Taranto: la scelta tra disperazione e malattia non è obbligata. Una soluzione c’è!
di Fausto Carotenuto
Disperazione nelle strade di Taranto con il rischio di esplosioni di violenza. I magistrati hanno finalmente chiuso l’Ilva, l’acciaieria che ha devastato il territorio e la salute della città e del suo mare, con effetti micidiali su un numero enorme di operai e cittadini. Ma ora un grande comprensorio, che vive di quella enorme fabbrica, tra lavoratori impiegati direttamente e indotto, si trova sul baratro della fame vera e propria. E per di più in tempi di grave crisi, quando una riconversione è ancora più difficile.
Ecco a cosa porta il “libero mercato” accoppiato ad una intensa attività di corruzione e di dispregio delle leggi esistenti. Alla creazione di piaghe enormi, che poi non si sa come risanare senza fare ulteriori danni.
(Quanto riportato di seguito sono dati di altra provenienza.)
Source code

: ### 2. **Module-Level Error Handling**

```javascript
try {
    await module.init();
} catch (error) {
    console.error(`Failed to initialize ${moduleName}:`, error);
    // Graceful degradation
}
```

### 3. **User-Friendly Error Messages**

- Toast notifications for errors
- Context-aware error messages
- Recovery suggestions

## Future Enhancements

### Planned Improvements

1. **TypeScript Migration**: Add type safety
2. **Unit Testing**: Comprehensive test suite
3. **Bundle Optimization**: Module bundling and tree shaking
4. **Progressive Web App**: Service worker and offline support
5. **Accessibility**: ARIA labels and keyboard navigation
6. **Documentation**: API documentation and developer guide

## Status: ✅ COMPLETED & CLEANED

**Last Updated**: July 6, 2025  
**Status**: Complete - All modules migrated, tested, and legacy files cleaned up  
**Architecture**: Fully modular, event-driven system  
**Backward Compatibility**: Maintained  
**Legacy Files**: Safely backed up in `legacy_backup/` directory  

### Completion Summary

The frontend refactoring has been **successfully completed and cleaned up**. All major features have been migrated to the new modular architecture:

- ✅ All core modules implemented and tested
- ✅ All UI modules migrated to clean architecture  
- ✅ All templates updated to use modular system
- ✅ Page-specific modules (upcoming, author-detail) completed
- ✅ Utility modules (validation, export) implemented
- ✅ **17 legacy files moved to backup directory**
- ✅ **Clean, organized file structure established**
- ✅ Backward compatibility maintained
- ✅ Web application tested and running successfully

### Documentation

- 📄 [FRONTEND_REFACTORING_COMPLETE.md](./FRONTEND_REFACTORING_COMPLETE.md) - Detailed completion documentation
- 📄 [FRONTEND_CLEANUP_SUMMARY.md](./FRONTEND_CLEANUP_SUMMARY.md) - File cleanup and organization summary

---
Ma una soluzione ora bisogna trovarla comunque. Non si possono lasciare i tarantini a morire, o di inquinamento o di fame. O di tutti e due.
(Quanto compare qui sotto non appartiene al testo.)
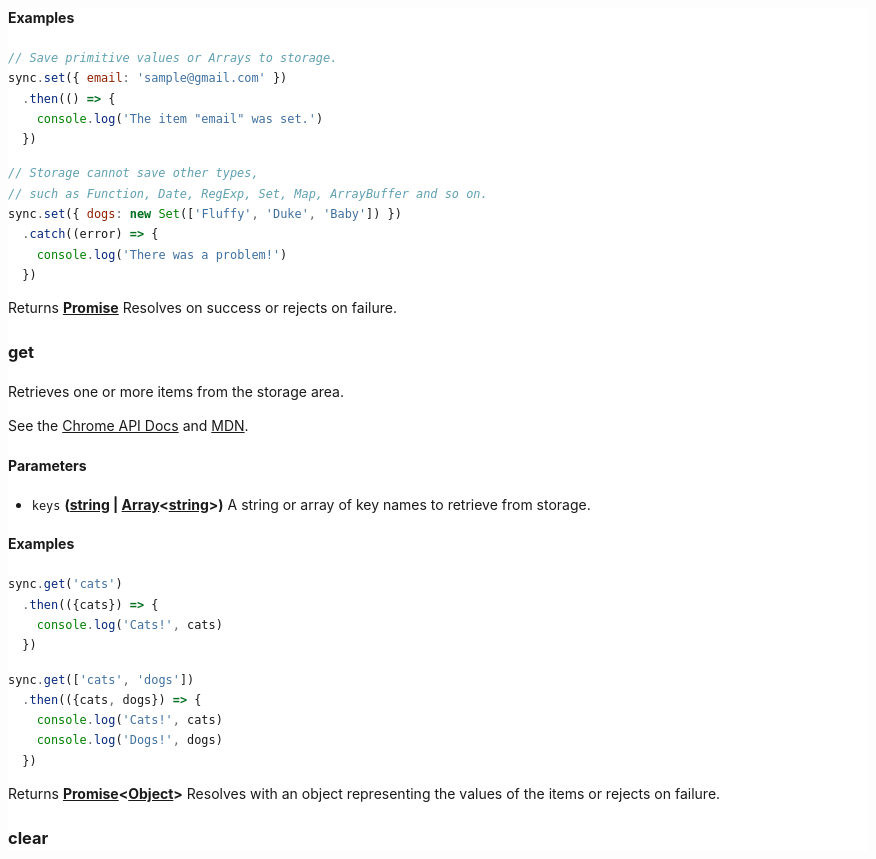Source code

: #### Examples

```javascript
// Save primitive values or Arrays to storage.
sync.set({ email: 'sample@gmail.com' })
  .then(() => {
    console.log('The item "email" was set.')
  })
```

```javascript
// Storage cannot save other types,
// such as Function, Date, RegExp, Set, Map, ArrayBuffer and so on.
sync.set({ dogs: new Set(['Fluffy', 'Duke', 'Baby']) })
  .catch((error) => {
    console.log('There was a problem!')
  })
```

Returns **[Promise][4]** Resolves on success or rejects on failure.

### get

Retrieves one or more items from the storage area.

See the
[Chrome API Docs][46]
and
[MDN][47].

#### Parameters

-   `keys` **([string][7] \| [Array][23]&lt;[string][7]>)** A string or array of key names to retrieve from storage.

#### Examples

```javascript
sync.get('cats')
  .then(({cats}) => {
    console.log('Cats!', cats)
  })
```

```javascript
sync.get(['cats', 'dogs'])
  .then(({cats, dogs}) => {
    console.log('Cats!', cats)
    console.log('Dogs!', dogs)
  })
```

Returns **[Promise][4]&lt;[Object][3]>** Resolves with an object representing the values of the items or rejects on failure.

### clear


[1]: https://developer.chrome.com/extensions/browserAction
[2]: https://developer.mozilla.org/en-US/docs/Mozilla/Add-ons/WebExtensions/API/browserAction
[3]: https://developer.mozilla.org/docs/Web/JavaScript/Reference/Global_Objects/Object
[4]: https://developer.mozilla.org/docs/Web/JavaScript/Reference/Global_Objects/Promise
[5]: https://developer.chrome.com/extensions/browserAction#method-setBadgeText
[6]: https://developer.mozilla.org/en-US/docs/Mozilla/Add-ons/WebExtensions/API/browserAction/setBadgeText
[7]: https://developer.mozilla.org/docs/Web/JavaScript/Reference/Global_Objects/String
[8]: https://developer.mozilla.org/docs/Web/JavaScript/Reference/Global_Objects/Number
[9]: https://developer.chrome.com/extensions/browserAction#method-setBadgeBackgroundColor
[10]: https://developer.mozilla.org/en-US/docs/Mozilla/Add-ons/WebExtensions/API/browserAction/setBadgeBackgroundColor
[11]: https://developer.chrome.com/extensions/browserAction#method-setTitle
[12]: https://developer.mozilla.org/en-US/docs/Mozilla/Add-ons/WebExtensions/API/browserAction/setTitle
[13]: https://developer.chrome.com/extensions/browserAction#method-setIcon
[14]: https://developer.mozilla.org/en-US/docs/Mozilla/Add-ons/WebExtensions/API/browserAction/setIcon
[15]: https://developer.chrome.com/extensions/runtime#method-sendMessage
[16]: https://developer.mozilla.org/en-US/docs/Mozilla/Add-ons/WebExtensions/API/runtime/sendMessage
[17]: https://developer.mozilla.org/docs/Web/JavaScript/Reference/Global_Objects/Boolean
[18]: https://developer.chrome.com/apps/notifications
[19]: https://developer.mozilla.org/en-US/docs/Mozilla/Add-ons/WebExtensions/API/notifications
[20]: https://developer.chrome.com/apps/notifications#type-TemplateType
[21]: https://developer.chrome.com/extensions/richNotifications
[22]: https://developer.chrome.com/apps/notifications#type-NotificationOptions
[23]: https://developer.mozilla.org/docs/Web/JavaScript/Reference/Global_Objects/Array
[24]: https://developer.chrome.com/apps/notifications#method-create
[25]: https://developer.chrome.com/extensions/runtime#method-openOptionsPage
[26]: https://developer.mozilla.org/en-US/docs/Mozilla/Add-ons/WebExtensions/API/runtime/openOptionsPage
[27]: https://developer.chrome.com/extensions/runtime#method-getBackgroundPage
[28]: https://developer.mozilla.org/en-US/docs/Mozilla/Add-ons/WebExtensions/API/runtime/getBackgroundPage
[29]: https://developer.mozilla.org/docs/Web/API/Window
[30]: https://developer.chrome.com/extensions/proxy
[31]: https://developer.chrome.com/extensions/proxy#proxy_modes
[32]: http://wpad/wpad.dat
[33]: https://developer.chrome.com/extensions/proxy#proxy_server_objects
[34]: https://developer.chrome.com/extensions/types#ChromeSetting-lifecycle
[35]: https://developer.chrome.com/extensions/proxy#type-ProxyServer
[36]: https://developer.chrome.com/extensions/proxy#type-ProxyRules
[37]: https://developer.chrome.com/extensions/proxy#type-ProxyConfig
[38]: https://developer.chrome.com/extensions/proxy#type-ProxyConfig.
[39]: https://developer.chrome.com/extensions/proxy#bypass_list
[40]: https://developer.chrome.com/extensions/proxy#method-settings-get.
[41]: https://developer.chrome.com/extensions/proxy#method-settings-set.
[42]: https://developer.chrome.com/extensions/storage
[43]: https://developer.mozilla.org/en-US/docs/Mozilla/Add-ons/WebExtensions/API/storage#Properties
[44]: https://developer.chrome.com/extensions/storage#method-StorageArea-set
[45]: https://developer.mozilla.org/en-US/docs/Mozilla/Add-ons/WebExtensions/API/storage/StorageArea/set
[46]: https://developer.chrome.com/extensions/storage#method-StorageArea-get
[47]: https://developer.mozilla.org/en-US/docs/Mozilla/Add-ons/WebExtensions/API/storage/StorageArea/get
[48]: https://developer.chrome.com/extensions/storage#method-StorageArea-clear
[49]: https://developer.mozilla.org/en-US/docs/Mozilla/Add-ons/WebExtensions/API/storage/StorageArea/clear
[50]: https://developer.chrome.com/extensions/storage#method-StorageArea-remove
[51]: https://developer.mozilla.org/en-US/docs/Mozilla/Add-ons/WebExtensions/API/storage/StorageArea/remove
[52]: https://developer.chrome.com/extensions/tabs
[53]: https://developer.mozilla.org/en-US/docs/Mozilla/Add-ons/WebExtensions/API/tabs
[54]: https://developer.chrome.com/extensions/tabs#type-Tab
[55]: https://developer.chrome.com/extensions/tabs#method-create
[56]: http://www.google.com'
[57]: https://developer.mozilla.org/en-US/docs/Mozilla/Add-ons/WebExtensions/API/tabs/create
[58]: https://developer.chrome.com/extensions/tabs#method-get
[59]: https://developer.mozilla.org/en-US/docs/Mozilla/Add-ons/WebExtensions/API/tabs/get
[60]: https://developer.chrome.com/extensions/tabs#method-query
[61]: https://developer.mozilla.org/en-US/docs/Mozilla/Add-ons/WebExtensions/API/tabs/query
[62]: https://developer.chrome.com/extensions/tabs#property-query-queryInfo
[63]: https://developer.chrome.com/extensions/tabs#method-update
[64]: https://developer.mozilla.org/en-US/docs/Mozilla/Add-ons/WebExtensions/API/tabs/update
[65]: https://developer.chrome.com/extensions/tabs#property-update-updateProperties
[66]: https://developer.chrome.com/extensions/tabs#method-remove
[67]: https://developer.mozilla.org/en-US/docs/Mozilla/Add-ons/WebExtensions/API/tabs/remove
[68]: https://developer.mozilla.org/en-US/Add-ons/WebExtensions/manifest.json/permissions#Host_permissions
[69]: https://developer.mozilla.org/en-US/Add-ons/WebExtensions/manifest.json/permissions#activeTab_permission
[70]: https://developer.chrome.com/extensions/content_scripts#pi
[71]: https://developer.chrome.com/extensions/tabs#property-executeScript-details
Naturalmente qualcuno deve pagare per questo disastro. Chi sono i responsabili?
I corrotti e i corruttori, e lo Stato che non ha sufficientemente vigilato.
E allora, mentre si processano i responsabili e si tira fuori la verità, lo Stato dovrebbe intervenire. Ed in solido con la società responsabile, dovrebbe assicurare il ripristino di condizioni ambientali accettabili per la vita dei tarantini e la riconversione della economia locale ad attività più sane. Ad esempio una fabbrica di bei treni per pendolari… o mille altre cose. Tutte certamente meno costose e più utili di una TAV in Val di Susa. E nel frattempo naturalmente occorrerebbe assicurare comunque un reddito dignitoso agli operai ed ai lavoratori dell’indotto che sono colpiti dal disastro provocato dalla mancata vigilanza e dalla corruzione.
E i soldi? I soldi ci sono, basta spendere un po’ di meno in armamenti. O anche stamparli… perché no?